Между тем и в Петербурге стало известно о склонности Густава III заключить мир: «…По некоторым признакам, — писал Безбородко С. Р. Воронцову, — наклонность короля шведского обратиться на ум и кончить войну для него еще более, нежели для нас тягостную»[501].

По поручению Екатерины Александр Андреевич составил условия, на которых могли быть начаты переговоры о мире. Главное из них — сохранение неизменными границ, предусмотренных Абовским миром 1742 года. В начале 1790 года начались секретные переговоры о заключении мира со Швецией. Король, как и во время объявления войны, продолжал выступать защитником интересов Османской империи, требуя от России отказа от Крыма и возвращения туркам завоеванных территорий. Подстрекаемый прусским королем, Густав III продолжил войну, и только заявление русских уполномоченных о готовящемся заключении мира с Османской империей и угроза лишиться союзника вынудили короля быть более уступчивым.

Военные действия со Швецией тем не менее продолжались, причем пушечная канонада, раздававшаяся 3 мая 1790 года при острове Сексаре, была слышна в Петербурге и встревожила двор. Храповицкий записал в Дневнике: «Великое беспокойство. Почти всю ночь не спали. Граф Безбородко плакал». Успокоились лишь после того, как на следующий день получили известие о поражении шведов после двухчасового сражения: «Неприятель разбит и прогнан»[502]. Зато 28 июня победу праздновал шведский король.

Роль Безбородко во время переговоров выражалась в составлении от имени императрицы рескриптов баронам Ингельстрему и Армфельду, непосредственно общавшимся с представителями враждебной стороны.

Король согласился на условия мира, предложенные русской стороной. За заключение Верельского мира 1790 года оба барона получили по ордену Андрея Первозванного, а Армфельд еще и 10 тысяч червонцев. Не остался без награды и Александр Андреевич: «Гофмейстеру графу Безбородко, которого труды и упражнения в отправлении порученных ему от ее императорского величества дел, ее величество ежедневно сама видит, всемилостивейше жалуется чин действительного тайного советника, и оставаться ему при его должностях»[503].

Самой значительной акцией, совершенной Безбородко в 90-х годах, было заключение Ясского мира с Османской империей. Если в заключении Верельского мира граф непосредственного участия не принимал, то на переговорах в Яссах он возглавил русскую делегацию и в полной мере раскрыл свои дипломатические способности.

Безбородко выехал из столицы 19 октября 1791 года, а прибыл в Яссы 4 ноября, то есть месяц спустя после смерти Потемкина. По словам Гельбига, граф обставил свое пребывание роскошью «владетельного восточного сибарита», чем дал знать турецким уполномоченным, что русская казна не пуста.

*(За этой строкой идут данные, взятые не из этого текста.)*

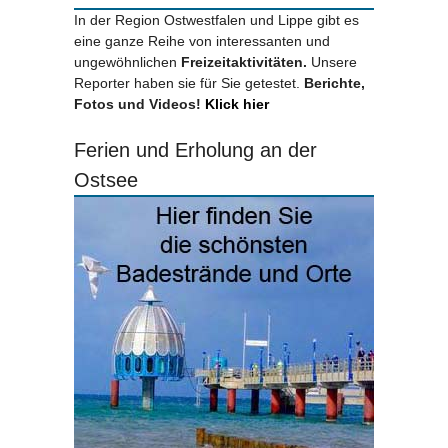
In der Region Ostwestfalen und Lippe gibt es
eine ganze Reihe von interessanten und
ungewöhnlichen
Freizeitaktivitäten.
Unsere
Reporter haben sie für Sie getestet.
Berichte,
Fotos und Videos!
Klick hier
Ferien und Erholung an der
Ostsee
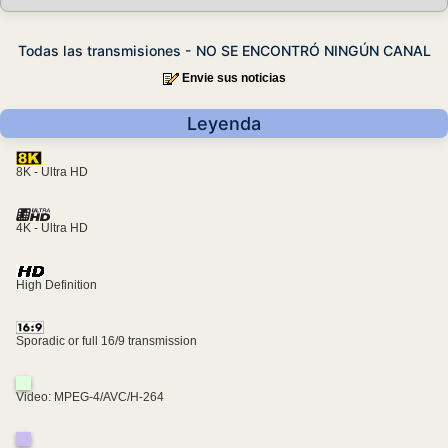
Todas las transmisiones - NO SE ENCONTRÓ NINGÚN CANAL
Envie sus noticias
Leyenda
8K - Ultra HD
4K - Ultra HD
High Definition
Sporadic or full 16/9 transmission
Video: MPEG-4/AVC/H-264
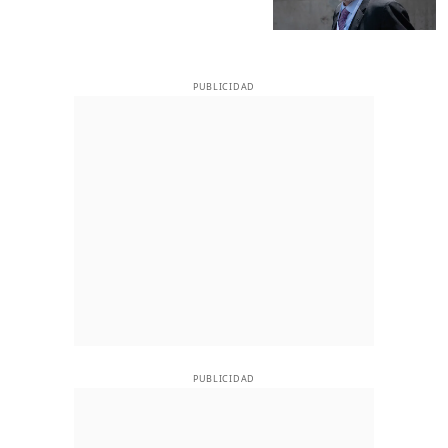
PUBLICIDAD
PUBLICIDAD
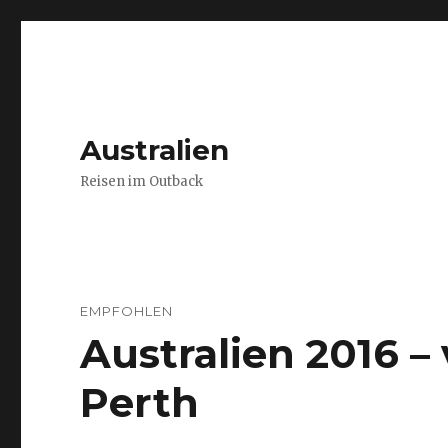
Australien
Reisen im Outback
EMPFOHLEN
Australien 2016 
Perth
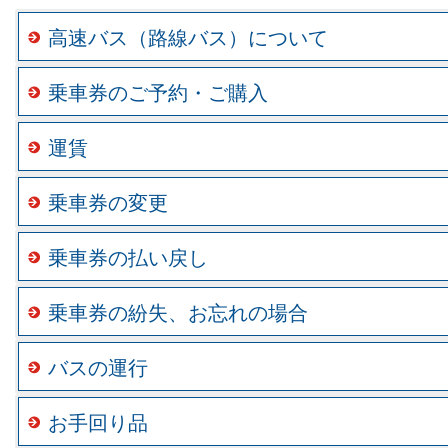
高速バス（路線バス）について
乗車券のご予約・ご購入
運賃
乗車券の変更
乗車券の払い戻し
乗車券の紛失、お忘れの場合
バスの運行
お手回り品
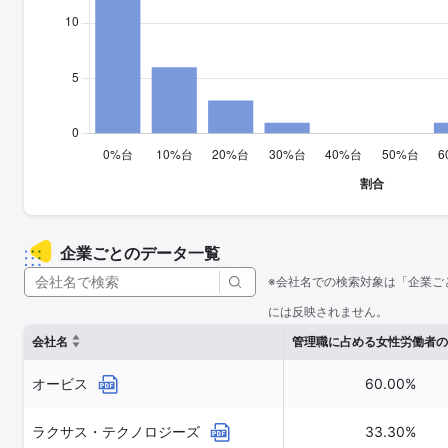
企業ごとのデータ一覧
※会社名での検索対象は「企業ご
には反映されません。
会社名
管理職に占める女性労働者の
オービス
60.00%
ラクサス・テクノロジーズ
33.30%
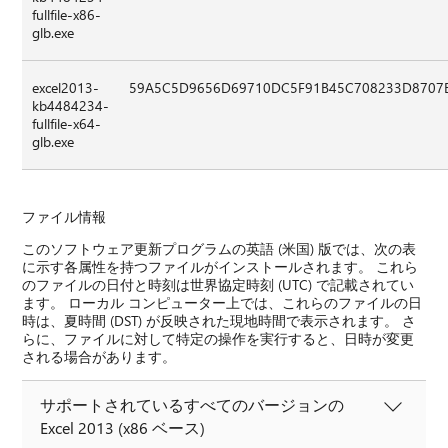
fullfile-x86-
glb.exe
excel2013-
59A5C5D9656D69710DC5F91B45C708233D8707
kb4484234-
fullfile-x64-
glb.exe
ファイル情報
このソフトウェア更新プログラムの英語 (米国) 版では、次の表
に示す各属性を持つファイルがインストールされます。 これら
のファイルの日付と時刻は世界協定時刻 (UTC) で記載されてい
ます。 ローカル コンピューター上では、これらのファイルの日
時は、夏時間 (DST) が反映された現地時間で表示されます。 さ
らに、ファイルに対して特定の操作を実行すると、日時が変更
される場合があります。
サポートされているすべてのバージョンの
Excel 2013 (x86 ベース)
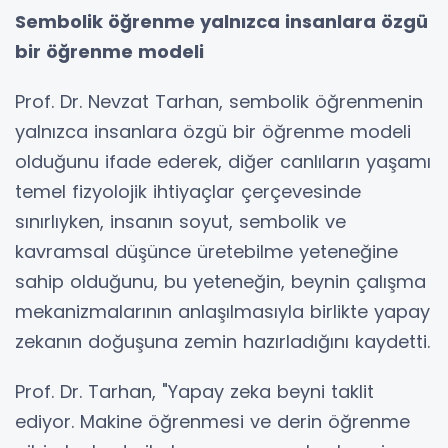
Sembolik öğrenme yalnızca insanlara özgü
bir öğrenme modeli
Prof. Dr. Nevzat Tarhan, sembolik öğrenmenin
yalnızca insanlara özgü bir öğrenme modeli
olduğunu ifade ederek, diğer canlıların yaşamı
temel fizyolojik ihtiyaçlar çerçevesinde
sınırlıyken, insanın soyut, sembolik ve
kavramsal düşünce üretebilme yeteneğine
sahip olduğunu, bu yeteneğin, beynin çalışma
mekanizmalarının anlaşılmasıyla birlikte yapay
zekanın doğuşuna zemin hazırladığını kaydetti.
Prof. Dr. Tarhan, "Yapay zeka beyni taklit
ediyor. Makine öğrenmesi ve derin öğrenme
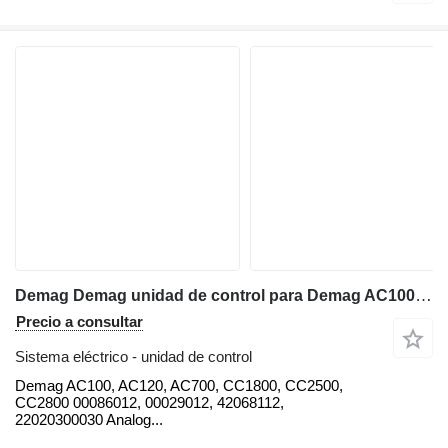
Demag Demag unidad de control para Demag AC100, AC120, AC700, CC1800, CC2500, CC2800 grúa todo terreno
Precio a consultar
Sistema eléctrico - unidad de control
Demag AC100, AC120, AC700, CC1800, CC2500,
CC2800 00086012, 00029012, 42068112,
22020300030 Analog...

Перед Безбородко стояла непростая задача: с одной стороны, по требованию Екатерины мир надлежало непременно заключить и чем быстрее, тем лучше; 4 ноября императрица писала графу: «Почитая вас уже теперь прибывшим в Яссы, ожидаю от вас нетерпеливо уведомления о возложенном на вас деле»; с другой — мир должен быть выгоден России, во всяком случае должен оправдать материальные и людские потери.

Александр Андреевич начал выполнять возложенные обязанности с изучения личных качеств османских уполномоченных. На следующий день он отправил императрице донесение с колоритными характеристиками каждого из них. Глава делегации, Абдуллах-рейс-эфенди, в представлении османов «в делах искусный, скромный и вежливый, но слывущий у них за самого хитрого и деятельного человека»; однако у него была слабость: «когда увидит, что не допустят его продолжать время, то непременно, в отвращение разрыва и возобновления неприязненных действий согласится на все пристойные и удобные к тому средства». Второй делегат, Измет-бей, известен «ненавистью к христианам», фанатизмом, но он опасается продолжения войны, которая, по его мнению, приведет к разрушению империи. Остальные члены делегации тоже довольно искусные люди по османским меркам.

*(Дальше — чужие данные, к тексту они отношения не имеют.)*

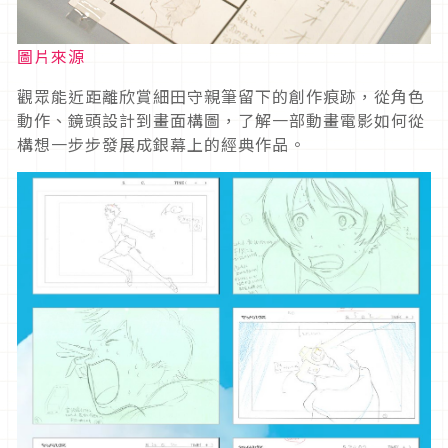
圖片來源
觀眾能近距離欣賞細田守親筆留下的創作痕跡，從角色
動作、鏡頭設計到畫面構圖，了解一部動畫電影如何從
構想一步步發展成銀幕上的經典作品。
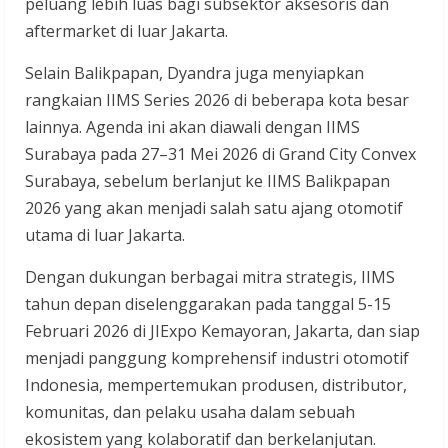
peluang lebih luas bagi subsektor aksesoris dan
aftermarket di luar Jakarta.
Selain Balikpapan, Dyandra juga menyiapkan
rangkaian IIMS Series 2026 di beberapa kota besar
lainnya. Agenda ini akan diawali dengan IIMS
Surabaya pada 27–31 Mei 2026 di Grand City Convex
Surabaya, sebelum berlanjut ke IIMS Balikpapan
2026 yang akan menjadi salah satu ajang otomotif
utama di luar Jakarta.
Dengan dukungan berbagai mitra strategis, IIMS
tahun depan diselenggarakan pada tanggal 5-15
Februari 2026 di JIExpo Kemayoran, Jakarta, dan siap
menjadi panggung komprehensif industri otomotif
Indonesia, mempertemukan produsen, distributor,
komunitas, dan pelaku usaha dalam sebuah
ekosistem yang kolaboratif dan berkelanjutan.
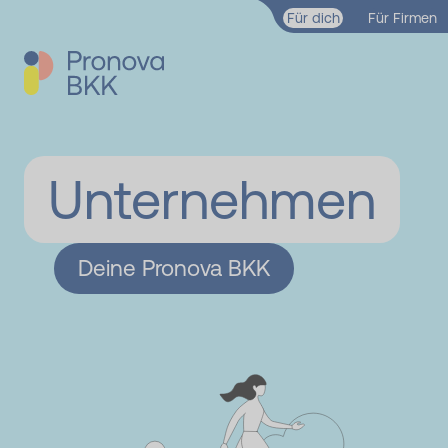
Zum Hauptinhalt springen
Für dich
Für Firmen
Unternehmen
Deine Pronova BKK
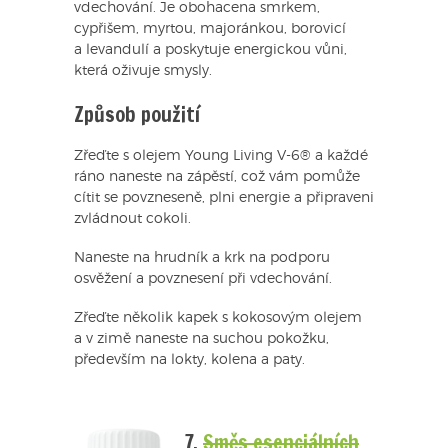
vdechování. Je obohacena smrkem,
cypřišem, myrtou, majoránkou, borovicí
a levandulí a poskytuje energickou vůni,
která oživuje smysly.
Způsob použití
Zřeďte s olejem Young Living V-6® a každé
ráno naneste na zápěstí, což vám pomůže
cítit se povzneseně, plni energie a připraveni
zvládnout cokoli.
Naneste na hrudník a krk na podporu
osvěžení a povznesení při vdechování.
Zřeďte několik kapek s kokosovým olejem
a v zimě naneste na suchou pokožku,
především na lokty, kolena a paty.
7.
Směs esenciálních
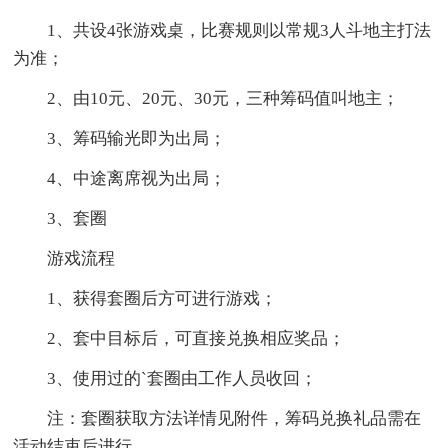
1、共设4张游戏桌，比赛规则以常规3人斗地主打法
为准；
2、由10元、20元、30元，三种筹码值叫地主；
3、筹码输光即为出局；
4、中途离席视为出局；
3、套圈
游戏流程
1、获得套圈后方可进行游戏；
2、套中目标后，可直接兑换相应奖品；
3、使用过的`套圈由工作人员收回；
注：套圈获取方法详情见附件，筹码兑换礼品需在
活动结束后进行。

Безбородко держал императрицу в курсе переговоров и своих действий. Он, что называется, взял быка за рога: «Хотите ли войны, или мира. Можете иметь и то, и другое. Мир по Галацким предварительным статьям или войну до конечной гибели. Выбирайте». Граф настойчиво внушал туркам мысль, «что ежели мы мира желаем, то и войны отнюдь не боимся».

Твердая позиция главы русской делегации смутила османов, и они, по словам Безбородко, были приведены в крайнее замешательство: «Они говорят, что видят для себя самую худшую альтернативу: или согласиться на требования наши и подвергнуть за то свои головы потере, или же в случае несоглашения навлечь на себя бедствия и потери их государству, а чрез то же голов лишаются».

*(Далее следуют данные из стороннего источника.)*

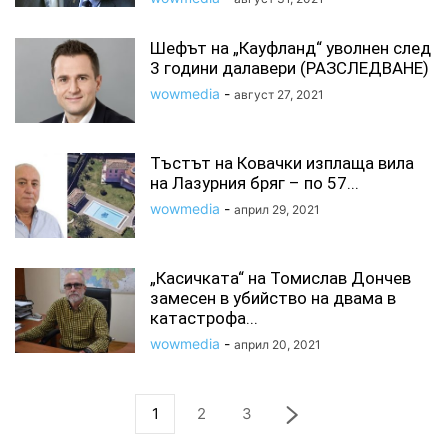
Шефът на „Кауфланд“ уволнен след
3 години далавери (РАЗСЛЕДВАНЕ)
wowmedia
-
август 27, 2021
Тъстът на Ковачки изплаща вила
на Лазурния бряг – по 57...
wowmedia
-
април 29, 2021
„Касичката“ на Томислав Дончев
замесен в убийство на двама в
катастрофа...
wowmedia
-
април 20, 2021
1
2
3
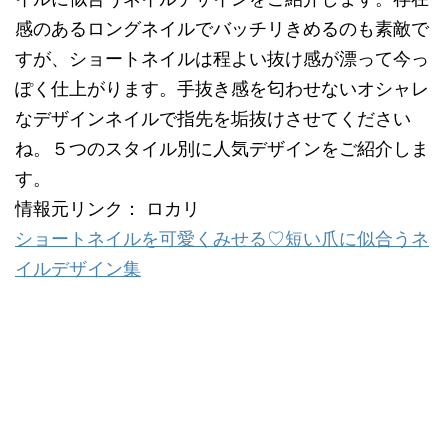
感のあるロングネイルでバッチリきめるのも素敵で
すが、ショートネイルは程よい抜け感が漂って今っ
ぽく仕上がります。手抜き感を匂わせないオシャレ
なデザインネイルで指先を垢抜けさせてください
ね。５つのスタイル別に人気デザインをご紹介しま
す。
情報元リンク： ロカリ
ショートネイルを可愛くみせる♡短い爪に似合うネ
イルデザイン集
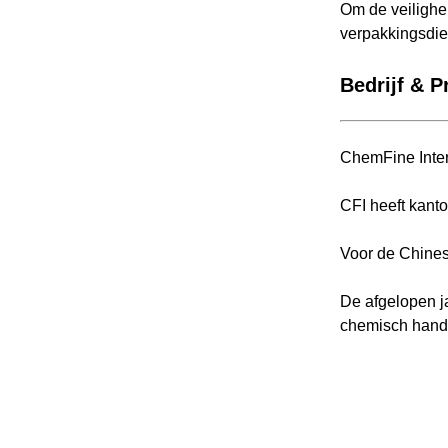
Om de veilighei
verpakkingsdi
Bedrijf & Pr
ChemFine Inter
CFI heeft kanto
Voor de Chinese
De afgelopen j
chemisch handel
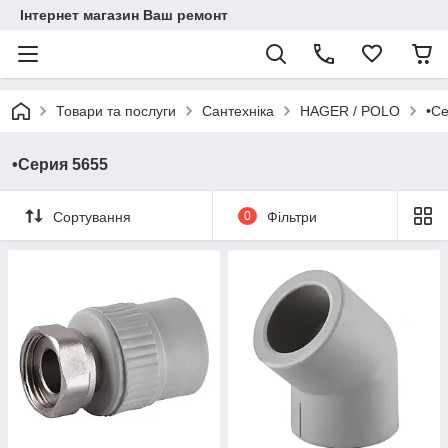
Інтернет магазин Ваш ремонт
Товари та послуги
Сантехніка
HAGER / POLO
•С
•Серия 5655
Сортування
0
Фільтри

Предметом самого ожесточенного спора являлся Крым, послуживший османам поводом для объявления России войны. Турки отказывались нести ответственность за набеги крымцев, а также не соглашались компенсировать военные расходы России. Безбородко разрядил напряженную обстановку, сообщив, что императрица отказывается от контрибуции. Граф использовал еще одно средство воздействия на позицию османов: зная алчность и продажность турецких чиновников, готовых продать интересы страны ради личных выгод, он не скупился на подарки членам делегации.

После заключения 29 декабря 1791 года Ясского мирного договора Безбородко писал императрице: «Счастливым почитаю себе, что был избран орудием к окончательному исполнению высочайших намерений ваших и повергаю к священнейшим стопам вашим поздравление».

Это был крупный успех Безбородко на дипломатическом поприще. В этой войне он отличился дважды: был автором Манифеста об объявлении войны Османской империи и главным действующим лицом при заключении мира. Вполне сознавая успех переговоров, он поделился радостью с московским главнокомандующим А. А. Прозоровским: «Мы все то одержали, чего хотели, а теперь остается пользоваться покоем на приведение внутренности нашей в цветущее состояние»[504].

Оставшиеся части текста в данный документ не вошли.